» **EXERCISE DIRECTIONS**: Set out the text read from each of the items below as a Markdown table with the columns No. and Text, giving each nonblank line its own numbered row. Leave the pictures out of the answer.

___ DATASET RECORDS

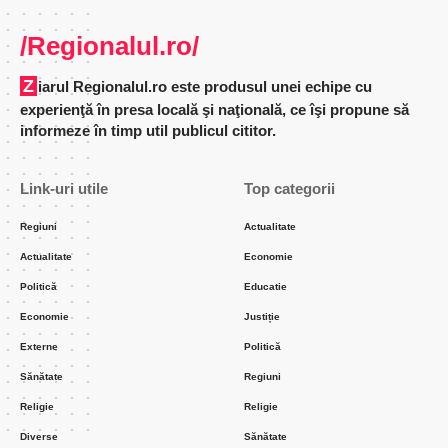
ACTUALITATE
EDUCATIE
POLITICĂ
Ministrul de Interne a dat în
judecată Universitatea ”Babeş-
Bolyai”
Distribuie
3 Min Citire
Popescu Carmen
ianuarie 10, 2023
Incarcat 2023/01/09 at 8:37 PM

______

» **RESPONSE AREA**:
| No. | Text |
|---|---|
| 1 | ACTUALITATE |
| 2 | EDUCATIE |
| 3 | POLITICĂ |
| 4 | Ministrul de Interne a dat în |
| 5 | judecată Universitatea ”Babeş- |
| 6 | Bolyai” |
| 7 | Distribuie |
| 8 | 3 Min Citire |
| 9 | Popescu Carmen |
| 10 | ianuarie 10, 2023 |
| 11 | Incarcat 2023/01/09 at 8:37 PM |